Condividiamo l’ordinanza del Sindaco, riportata per intero in allegato.
Vista la diffusa usanza di utilizzare fiamme libere e articoli pirotecnici nei locali pubblici per festeggiamenti ed eventi di diverso tipo – si ritiene necessario e urgente vietare l’uso nei pubblici esercizi ed in ogni altro locale pubblico di tali articoli che possono, anche in maniera assolutamente incidentale ed involontaria, creare gravi pericoli per le persone, come dimostrato dal recente tragico evento di Crans-Montana;
Inoltre, oltre ai sopra citati gravi pericoli per le persone, possono determinarsi anche ulteriori ingenti danni economici a carico del patrimonio pubblico o privato in conseguenza del potenziale
rischio d’incendio discendente dall’accensione incontrollata di articoli pirotecnici ad effetto illuminante.
Pertanto si ordina:
1. con effetto immediato e sino al 31.12.2026, ai fini della tutela dell’incolumità delle persone, nonché a tutela del patrimonio pubblico o privato, il divieto di utilizzo di fiamme libere e articoli pirotecnici in tutti i pubblici esercizi e in ogni altro locale pubblico presente sul territorio comunale;
2. il divieto di cui al punto 1 si intende riferito, a titolo esemplificativo e non esaustivo, a:
- fiamme ornamentali o decorative;
- articoli pirotecnici ad effetto illuminante o similare;
- fornelli, bruciatori o dispostivi portatili a combustione;
- qualunque altra fonte di fuoco non espressamente autorizzata
L’inosservanza della presente ordinanza rappresenta illecito amministrativo ed è punita, ai sensi dell’art. 7-bis del d.lgs. 267/2000, con sanzione amministrativa pecuniaria da € 250,00 a € 500,00, salvo che il fatto non costituisca reato.

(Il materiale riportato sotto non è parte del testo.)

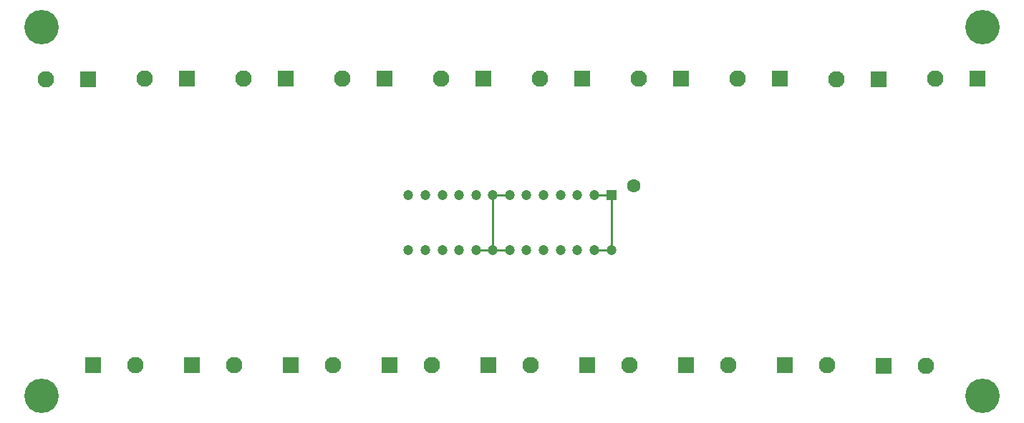
<source format=gbl>
%FSTAX23Y23*%
%MOIN*%
%SFA1B1*%

%IPPOS*%
%ADD12C,0.010000*%
%ADD21C,0.047240*%
%ADD22C,0.062990*%
%ADD23R,0.047240X0.047240*%
%ADD24C,0.076770*%
%ADD25R,0.076770X0.076770*%
%ADD26C,0.160000*%
%LNvolttap-1*%
%LPD*%
G54D12*
X02221Y008D02*
Y01055D01*
X02142Y008D02*
X02221D01*
X023*
X02221Y01055D02*
X023D01*
X02693D02*
X02772D01*
Y008D02*
Y01055D01*
X02693Y008D02*
X02772D01*
G54D21*
X02142Y008D03*
Y01055D03*
X023D03*
X02221D03*
X023Y008D03*
X02221D03*
X02693Y01055D03*
X02614D03*
X02536D03*
X02457D03*
X02378D03*
X02063D03*
X01985D03*
X01906D03*
X01827D03*
X02772Y008D03*
X02693D03*
X02614D03*
X02536D03*
X02457D03*
X02378D03*
X02063D03*
X01985D03*
X01906D03*
X01827D03*
G54D22*
X02876Y01099D03*
G54D23*
X02772Y01055D03*
G54D24*
X04236Y0026D03*
X03778Y00262D03*
X03318D03*
X02858D03*
X02398D03*
X01938D03*
X01478D03*
X01018D03*
X00558D03*
X00141Y01597D03*
X006Y016D03*
X0106D03*
X0152D03*
X0198D03*
X0244D03*
X029D03*
X0336D03*
X03821Y01597D03*
X0428Y016D03*
G54D25*
X0404Y0026D03*
X03581Y00262D03*
X03121D03*
X02661D03*
X02201D03*
X01741D03*
X01281D03*
X00821D03*
X00361D03*
X00338Y01597D03*
X00796Y016D03*
X01256D03*
X01716D03*
X02176D03*
X02636D03*
X03096D03*
X03556D03*
X04018Y01597D03*
X04476Y016D03*
G54D26*
X0012Y0184D03*
X045D03*
X0012Y0012D03*
X045D03*
M02*
</source>
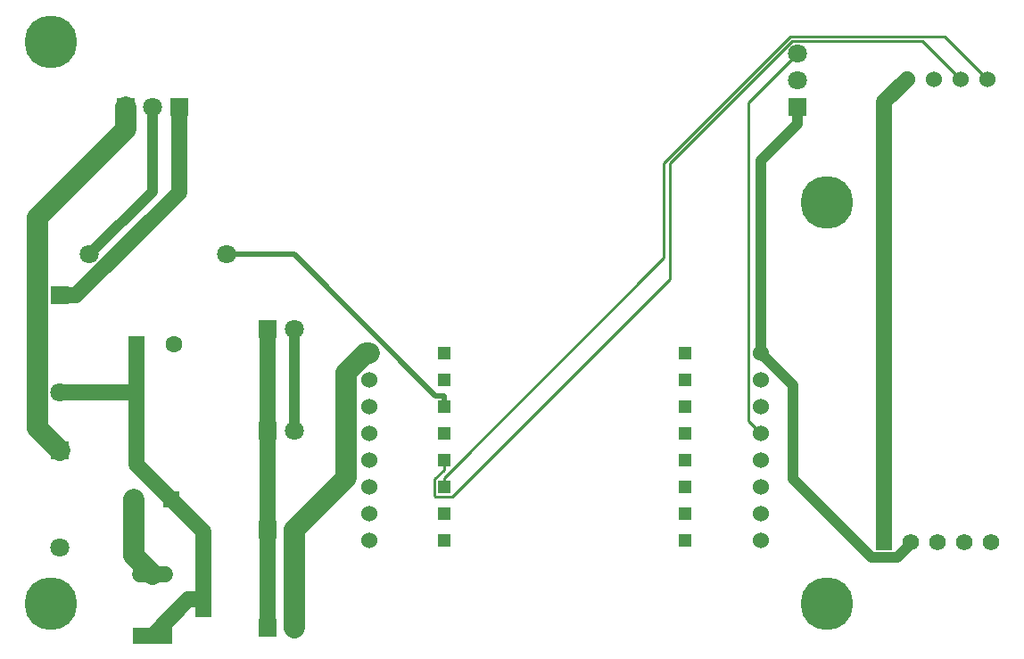
<source format=gbl>
G04 Layer: BottomLayer*
G04 EasyEDA v6.3.53, 2020-08-15T11:31:24+02:00*
G04 Gerber Generator version 0.2*
G04 Scale: 100 percent, Rotated: No, Reflected: No *
G04 Dimensions in millimeters *
G04 leading zeros omitted , absolute positions ,3 integer and 3 decimal *
%FSLAX33Y33*%
%MOMM*%
G90*
G71D02*

%ADD11C,1.999996*%
%ADD12C,0.259994*%
%ADD13C,0.499999*%
%ADD14C,0.999998*%
%ADD15C,1.499997*%
%ADD16C,4.999990*%
%ADD17C,1.799996*%
%ADD18R,1.799996X1.799996*%
%ADD19R,3.799992X1.499997*%
%ADD20R,1.499997X3.399993*%
%ADD21C,1.524000*%
%ADD22C,1.574800*%
%ADD23R,1.574800X1.574800*%
%ADD24R,1.599997X1.599997*%
%ADD25C,1.599997*%
%ADD26R,1.198880X1.198880*%

%LPD*%
G54D11*
G01X12573Y52306D02*
G01X4191Y43924D01*
G01X4191Y23954D01*
G01X6350Y21795D01*
G54D13*
G01X22120Y40436D02*
G01X28575Y40436D01*
G01X42003Y27007D01*
G01X42799Y27007D01*
G54D12*
G01X91821Y57073D02*
G01X88204Y60690D01*
G01X75829Y60690D01*
G01X64226Y49090D01*
G01X64226Y38100D01*
G01X43573Y17447D01*
G01X41983Y17447D01*
G01X41907Y17523D01*
G01X41907Y19095D01*
G01X42799Y19987D01*
G54D11*
G01X12573Y54406D02*
G01X12573Y52306D01*
G54D14*
G01X15113Y54406D02*
G01X15113Y46428D01*
G01X9121Y40436D01*
G54D15*
G01X17653Y54406D02*
G01X17653Y46316D01*
G01X7863Y36527D01*
G01X6350Y36527D01*
G54D12*
G01X76327Y59486D02*
G01X71661Y54820D01*
G01X71661Y24655D01*
G01X72898Y23418D01*
G01X42799Y18338D02*
G01X42799Y19230D01*
G01X42799Y19230D02*
G01X63654Y40086D01*
G01X63654Y49115D01*
G01X75653Y61114D01*
G01X90319Y61114D01*
G01X94361Y57073D01*
G01X42799Y20878D02*
G01X42799Y19987D01*
G54D13*
G01X42799Y25958D02*
G01X42799Y27007D01*
G54D14*
G01X76327Y52806D02*
G01X72898Y49377D01*
G01X72898Y31038D01*
G01X76327Y54406D02*
G01X76327Y52806D01*
G01X87122Y13131D02*
G01X87122Y12946D01*
G01X85821Y11643D01*
G01X83360Y11643D01*
G01X75920Y19083D01*
G01X75920Y28016D01*
G01X72898Y31038D01*
G01X28575Y33324D02*
G01X28575Y23672D01*
G54D15*
G01X16863Y17195D02*
G01X19926Y14132D01*
G01X19926Y7683D01*
G01X84582Y13131D02*
G01X84582Y54914D01*
G01X86741Y57073D01*
G01X15125Y4262D02*
G01X18547Y7683D01*
G01X19926Y7683D01*
G01X26035Y33324D02*
G01X26035Y23672D01*
G01X26035Y23672D02*
G01X26035Y14274D01*
G01X26035Y5003D02*
G01X26035Y14274D01*
G01X13616Y27327D02*
G01X6350Y27327D01*
G01X13616Y31927D02*
G01X13616Y27327D01*
G01X13616Y27327D02*
G01X13616Y20441D01*
G01X16863Y17195D01*
G54D11*
G01X13362Y17195D02*
G01X13362Y11826D01*
G01X15125Y10063D01*
G01X35687Y31038D02*
G01X35379Y31038D01*
G01X33500Y29159D01*
G01X33500Y19199D01*
G01X28575Y14274D01*
G01X28575Y5003D02*
G01X28575Y14274D01*
G01X28575Y5003D02*
G01X28575Y14274D01*
G54D16*
G01X5461Y7289D03*
G01X5461Y60629D03*
G01X79121Y7289D03*
G01X79121Y45389D03*
G54D17*
G01X28575Y14274D03*
G54D18*
G01X26035Y14274D03*
G54D17*
G01X28575Y5003D03*
G54D18*
G01X26035Y5003D03*
G54D17*
G01X28575Y23672D03*
G54D18*
G01X26035Y23672D03*
G54D17*
G01X28575Y33324D03*
G54D18*
G01X26035Y33324D03*
G54D19*
G01X15125Y4262D03*
G54D20*
G01X19926Y7684D03*
G54D21*
G01X35687Y31038D03*
G01X35687Y28498D03*
G01X35687Y25958D03*
G01X35687Y23418D03*
G01X35687Y20878D03*
G01X35687Y18338D03*
G01X35687Y15798D03*
G01X35687Y13258D03*
G01X72898Y13258D03*
G01X72898Y15798D03*
G01X72898Y18338D03*
G01X72898Y20878D03*
G01X72898Y23418D03*
G01X72898Y25958D03*
G01X72898Y28498D03*
G01X72898Y31038D03*
G01X86741Y57073D03*
G01X89281Y57073D03*
G01X91821Y57073D03*
G01X94361Y57073D03*
G54D17*
G01X6350Y27327D03*
G54D18*
G01X6350Y36527D03*
G01X6350Y21795D03*
G54D17*
G01X6350Y12595D03*
G54D22*
G01X94742Y13131D03*
G01X92202Y13131D03*
G01X89662Y13131D03*
G01X87122Y13131D03*
G54D23*
G01X84582Y13131D03*
G54D24*
G01X13616Y31927D03*
G54D25*
G01X17117Y31927D03*
G54D24*
G01X16863Y17195D03*
G54D25*
G01X13362Y17195D03*
G54D26*
G01X65659Y31038D03*
G01X65659Y28498D03*
G01X65659Y25958D03*
G01X65659Y23418D03*
G01X65659Y20878D03*
G01X65659Y18338D03*
G01X65659Y15798D03*
G01X65659Y13258D03*
G01X42799Y31038D03*
G01X42799Y28498D03*
G01X42799Y25958D03*
G01X42799Y23418D03*
G01X42799Y20878D03*
G01X42799Y18338D03*
G01X42799Y15798D03*
G01X42799Y13258D03*
G54D17*
G01X9120Y40436D03*
G01X22121Y40436D03*
G54D18*
G01X17653Y54406D03*
G54D17*
G01X15113Y54406D03*
G54D18*
G01X12573Y54406D03*
G54D17*
G01X76327Y59486D03*
G01X76327Y56946D03*
G54D18*
G01X76327Y54406D03*
G54D15*
G01X13975Y10062D02*
G01X16275Y10062D01*
M00*
M02*

</source>
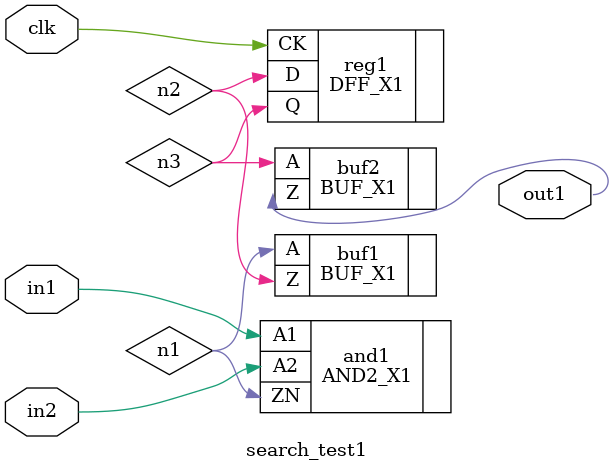
<source format=v>
module search_test1 (clk, in1, in2, out1);
  input clk, in1, in2;
  output out1;
  wire n1, n2, n3;

  AND2_X1 and1 (.A1(in1), .A2(in2), .ZN(n1));
  BUF_X1 buf1 (.A(n1), .Z(n2));
  DFF_X1 reg1 (.D(n2), .CK(clk), .Q(n3));
  BUF_X1 buf2 (.A(n3), .Z(out1));
endmodule

</source>
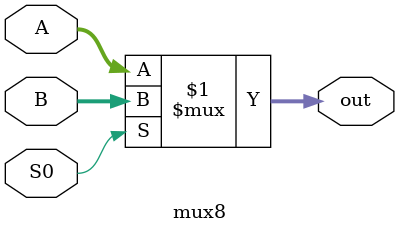
<source format=v>
`timescale 1ns / 1ps

module mux8(
	input [7:0] A, 
	input [7:0] B,
	input S0,
	output [7:0] out
    );
	
	assign out = (S0)? B: A;

endmodule


</source>
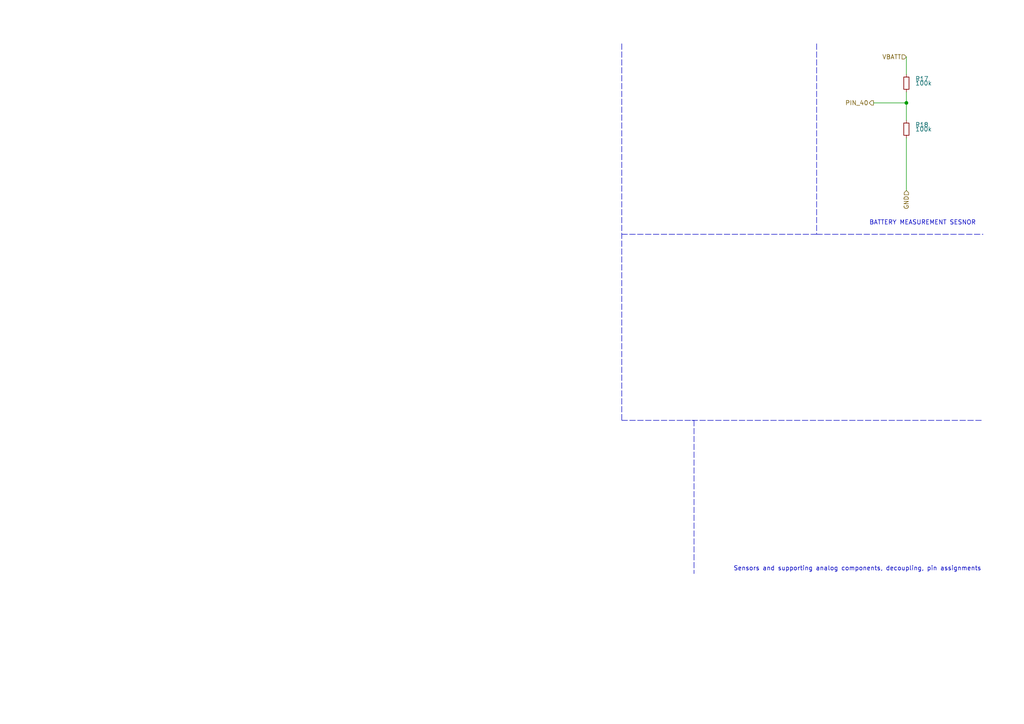
<source format=kicad_sch>
(kicad_sch (version 20211123) (generator eeschema)

  (uuid ae78189d-79c7-41a0-b77c-3bb766898352)

  (paper "A4")

  (title_block
    (title "SENSOR SUBMODULE SCHEMATIC   Author: Moutloatsi Setlogelo")
    (date "2022-04-02")
    (rev "v1.04")
    (company "University of Cape Town")
  )

  (lib_symbols
    (symbol "Device:R_Small" (pin_numbers hide) (pin_names (offset 0.254) hide) (in_bom yes) (on_board yes)
      (property "Reference" "R" (id 0) (at 0.762 0.508 0)
        (effects (font (size 1.27 1.27)) (justify left))
      )
      (property "Value" "R_Small" (id 1) (at 0.762 -1.016 0)
        (effects (font (size 1.27 1.27)) (justify left))
      )
      (property "Footprint" "" (id 2) (at 0 0 0)
        (effects (font (size 1.27 1.27)) hide)
      )
      (property "Datasheet" "~" (id 3) (at 0 0 0)
        (effects (font (size 1.27 1.27)) hide)
      )
      (property "ki_keywords" "R resistor" (id 4) (at 0 0 0)
        (effects (font (size 1.27 1.27)) hide)
      )
      (property "ki_description" "Resistor, small symbol" (id 5) (at 0 0 0)
        (effects (font (size 1.27 1.27)) hide)
      )
      (property "ki_fp_filters" "R_*" (id 6) (at 0 0 0)
        (effects (font (size 1.27 1.27)) hide)
      )
      (symbol "R_Small_0_1"
        (rectangle (start -0.762 1.778) (end 0.762 -1.778)
          (stroke (width 0.2032) (type default) (color 0 0 0 0))
          (fill (type none))
        )
      )
      (symbol "R_Small_1_1"
        (pin passive line (at 0 2.54 270) (length 0.762)
          (name "~" (effects (font (size 1.27 1.27))))
          (number "1" (effects (font (size 1.27 1.27))))
        )
        (pin passive line (at 0 -2.54 90) (length 0.762)
          (name "~" (effects (font (size 1.27 1.27))))
          (number "2" (effects (font (size 1.27 1.27))))
        )
      )
    )
  )

  (junction (at 262.89 29.845) (diameter 0) (color 0 0 0 0)
    (uuid 86af766d-6b15-4b5b-88af-d0249ebdfc4e)
  )

  (polyline (pts (xy 201.295 121.92) (xy 201.295 166.37))
    (stroke (width 0) (type default) (color 0 0 0 0))
    (uuid 03ef7221-9fdd-4d00-b6be-e31f84ede9bb)
  )
  (polyline (pts (xy 200.66 121.92) (xy 285.115 121.92))
    (stroke (width 0) (type default) (color 0 0 0 0))
    (uuid 0c8091c9-7242-4f00-b772-308298fbcc7f)
  )
  (polyline (pts (xy 236.855 67.945) (xy 285.115 67.945))
    (stroke (width 0) (type default) (color 0 0 0 0))
    (uuid 0ff5c88c-73e0-4e46-bbf2-1d9a50aea9bc)
  )

  (wire (pts (xy 262.89 26.67) (xy 262.89 29.845))
    (stroke (width 0) (type default) (color 0 0 0 0))
    (uuid 2bdb6275-447c-48c2-a84b-aa998dd2916b)
  )
  (wire (pts (xy 253.365 29.845) (xy 262.89 29.845))
    (stroke (width 0) (type default) (color 0 0 0 0))
    (uuid 6131eb75-3400-4160-b54e-66401a49f1f7)
  )
  (polyline (pts (xy 180.34 67.945) (xy 180.34 68.58))
    (stroke (width 0) (type default) (color 0 0 0 0))
    (uuid 829d375c-a6bc-4b11-a8ad-9aee4d2bbd98)
  )
  (polyline (pts (xy 180.34 12.7) (xy 180.34 121.92))
    (stroke (width 0) (type default) (color 0 0 0 0))
    (uuid a999315b-6aeb-4365-8bc7-3add5a5828f5)
  )

  (wire (pts (xy 262.89 29.845) (xy 262.89 34.925))
    (stroke (width 0) (type default) (color 0 0 0 0))
    (uuid aad7a2f8-ae00-44dc-aa53-18a3e10940de)
  )
  (polyline (pts (xy 236.855 12.7) (xy 236.855 67.945))
    (stroke (width 0) (type default) (color 0 0 0 0))
    (uuid ac537724-722f-45ea-9509-055a6194d6e4)
  )

  (wire (pts (xy 262.89 40.005) (xy 262.89 55.245))
    (stroke (width 0) (type default) (color 0 0 0 0))
    (uuid ad9db4e5-aa18-4632-9151-873db8cc7fef)
  )
  (polyline (pts (xy 180.34 121.92) (xy 201.295 121.92))
    (stroke (width 0) (type default) (color 0 0 0 0))
    (uuid c07f31d1-5851-4da0-825b-981376d48944)
  )

  (wire (pts (xy 262.89 16.51) (xy 262.89 21.59))
    (stroke (width 0) (type default) (color 0 0 0 0))
    (uuid ea2c0fc1-2833-4b4e-b574-ad2fc842bfc0)
  )
  (polyline (pts (xy 236.855 67.945) (xy 180.34 67.945))
    (stroke (width 0) (type default) (color 0 0 0 0))
    (uuid fa33938a-7194-4189-9805-2e2648399ea3)
  )

  (text "Sensors and supporting analog components, decoupling, pin assignments"
    (at 212.725 165.735 0)
    (effects (font (size 1.27 1.27)) (justify left bottom))
    (uuid 9d1cef05-e407-4a01-9fa1-d7e772ae8939)
  )
  (text "BATTERY MEASUREMENT SESNOR\n" (at 252.095 65.405 0)
    (effects (font (size 1.27 1.27)) (justify left bottom))
    (uuid ffa746dd-d043-4c75-886c-5af92d85f594)
  )

  (hierarchical_label "PIN_40" (shape output) (at 253.365 29.845 180)
    (effects (font (size 1.27 1.27)) (justify right))
    (uuid 09339901-4d41-43ad-ba2a-c20411f3149e)
  )
  (hierarchical_label "VBATT" (shape input) (at 262.89 16.51 180)
    (effects (font (size 1.27 1.27)) (justify right))
    (uuid 780760a6-f94a-49d9-9665-288cd1a04ac4)
  )
  (hierarchical_label "GND" (shape input) (at 262.89 55.245 270)
    (effects (font (size 1.27 1.27)) (justify right))
    (uuid d81830a7-fe75-46cc-aea7-ca81892ec217)
  )

  (symbol (lib_id "Device:R_Small") (at 262.89 37.465 0) (unit 1)
    (in_bom yes) (on_board yes)
    (uuid 31af7245-9902-4c67-9c46-45d414056b6f)
    (property "Reference" "R18" (id 0) (at 265.43 36.1949 0)
      (effects (font (size 1.27 1.27)) (justify left))
    )
    (property "Value" "100k" (id 1) (at 265.43 37.465 0)
      (effects (font (size 1.27 1.27)) (justify left))
    )
    (property "Footprint" "Resistor_SMD:R_1206_3216Metric" (id 2) (at 262.89 37.465 0)
      (effects (font (size 1.27 1.27)) hide)
    )
    (property "Datasheet" "https://datasheet.lcsc.com/lcsc/2110252030_UNI-ROYAL-Uniroyal-Elec-0603WAF1004T5E_C22935.pdf" (id 3) (at 262.89 37.465 0)
      (effects (font (size 1.27 1.27)) hide)
    )
    (property "Alt_LCSC" "C25741" (id 4) (at 262.89 37.465 0)
      (effects (font (size 1.27 1.27)) hide)
    )
    (property "LCSC" "C17900" (id 5) (at 262.89 37.465 0)
      (effects (font (size 1.27 1.27)) hide)
    )
    (property "Price" "0.004" (id 6) (at 262.89 37.465 0)
      (effects (font (size 1.27 1.27)) hide)
    )
    (property "MANUFACTURER" "0.004" (id 7) (at 262.89 37.465 0)
      (effects (font (size 1.27 1.27)) hide)
    )
    (pin "1" (uuid 3ae60b79-6b36-48fc-be8e-c0a4c0198126))
    (pin "2" (uuid 4defc198-fb73-4f9a-8a9d-cd22f4be094e))
  )

  (symbol (lib_id "Device:R_Small") (at 262.89 24.13 0) (unit 1)
    (in_bom yes) (on_board yes)
    (uuid f4b777c9-c30a-4e78-abfd-d3896532f997)
    (property "Reference" "R17" (id 0) (at 265.43 22.8599 0)
      (effects (font (size 1.27 1.27)) (justify left))
    )
    (property "Value" "100k" (id 1) (at 265.43 24.13 0)
      (effects (font (size 1.27 1.27)) (justify left))
    )
    (property "Footprint" "Resistor_SMD:R_1206_3216Metric" (id 2) (at 262.89 24.13 0)
      (effects (font (size 1.27 1.27)) hide)
    )
    (property "Datasheet" "https://datasheet.lcsc.com/lcsc/2110252030_UNI-ROYAL-Uniroyal-Elec-0603WAF1004T5E_C22935.pdf" (id 3) (at 262.89 24.13 0)
      (effects (font (size 1.27 1.27)) hide)
    )
    (property "Alt_LCSC" "C25741" (id 4) (at 262.89 24.13 0)
      (effects (font (size 1.27 1.27)) hide)
    )
    (property "LCSC" "C17900" (id 5) (at 262.89 24.13 0)
      (effects (font (size 1.27 1.27)) hide)
    )
    (property "Price" "0.004" (id 6) (at 262.89 24.13 0)
      (effects (font (size 1.27 1.27)) hide)
    )
    (property "MANUFACTURER" "0.004" (id 7) (at 262.89 24.13 0)
      (effects (font (size 1.27 1.27)) hide)
    )
    (pin "1" (uuid 39145082-825f-48b4-964e-958e59a83d09))
    (pin "2" (uuid 94ebab51-a200-451b-80c5-4a6910538d4b))
  )
)

</source>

Il trasgressore che verrà sanzionato dovrà sospendere immediatamente le operazioni in corso e l’inottemperanza comporterà l’applicazione, a carico dello stesso, dell’art. 650 codice penale;
Il Sindaco, quale ufficiale di Governo, adotta il presente provvedimento contingibile e urgente nel rispetto dei principi generali dell’ordinamento, al fine di prevenire e di eliminare gravi pericoli che minacciano l’incolumità pubblica; i provvedimenti in questione, concernenti l’incolumità pubblica, sono diretti a tutelare l’integrità fisica della popolazione.